> Counting comprehension data
******************************
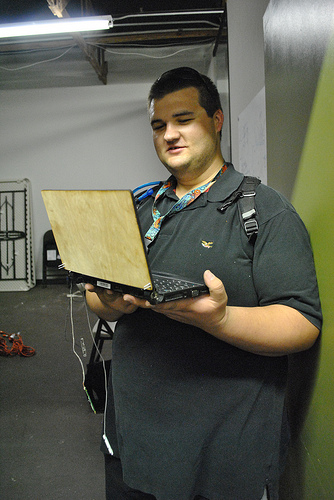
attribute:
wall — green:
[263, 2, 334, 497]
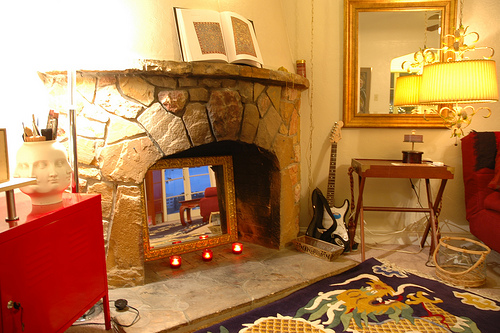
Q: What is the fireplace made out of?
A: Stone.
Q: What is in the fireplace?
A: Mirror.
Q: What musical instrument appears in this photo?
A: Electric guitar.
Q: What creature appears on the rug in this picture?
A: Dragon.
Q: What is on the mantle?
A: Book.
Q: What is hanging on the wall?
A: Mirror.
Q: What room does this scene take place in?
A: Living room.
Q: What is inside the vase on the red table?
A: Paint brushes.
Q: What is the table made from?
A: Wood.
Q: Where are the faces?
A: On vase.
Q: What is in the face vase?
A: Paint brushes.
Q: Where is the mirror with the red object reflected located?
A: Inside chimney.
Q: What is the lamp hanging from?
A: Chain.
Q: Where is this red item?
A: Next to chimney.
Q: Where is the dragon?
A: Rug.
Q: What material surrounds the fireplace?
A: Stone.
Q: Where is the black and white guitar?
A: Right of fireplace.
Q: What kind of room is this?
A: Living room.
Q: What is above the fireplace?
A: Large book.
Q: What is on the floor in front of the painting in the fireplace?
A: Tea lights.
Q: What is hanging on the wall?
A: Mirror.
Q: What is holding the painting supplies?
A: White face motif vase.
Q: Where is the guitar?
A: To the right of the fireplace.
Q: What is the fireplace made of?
******************************
> Exercise directions
Please print all the entries exactly as written, but drop the pictures.

> Solution to this task
attribute:
wall — green:
[263, 2, 334, 497]
Q: What is the fireplace made out of?
A: Stone.
Q: What is in the fireplace?
A: Mirror.
Q: What musical instrument appears in this photo?
A: Electric guitar.
Q: What creature appears on the rug in this picture?
A: Dragon.
Q: What is on the mantle?
A: Book.
Q: What is hanging on the wall?
A: Mirror.
Q: What room does this scene take place in?
A: Living room.
Q: What is inside the vase on the red table?
A: Paint brushes.
Q: What is the table made from?
A: Wood.
Q: Where are the faces?
A: On vase.
Q: What is in the face vase?
A: Paint brushes.
Q: Where is the mirror with the red object reflected located?
A: Inside chimney.
Q: What is the lamp hanging from?
A: Chain.
Q: Where is this red item?
A: Next to chimney.
Q: Where is the dragon?
A: Rug.
Q: What material surrounds the fireplace?
A: Stone.
Q: Where is the black and white guitar?
A: Right of fireplace.
Q: What kind of room is this?
A: Living room.
Q: What is above the fireplace?
A: Large book.
Q: What is on the floor in front of the painting in the fireplace?
A: Tea lights.
Q: What is hanging on the wall?
A: Mirror.
Q: What is holding the painting supplies?
A: White face motif vase.
Q: Where is the guitar?
A: To the right of the fireplace.
Q: What is the fireplace made of?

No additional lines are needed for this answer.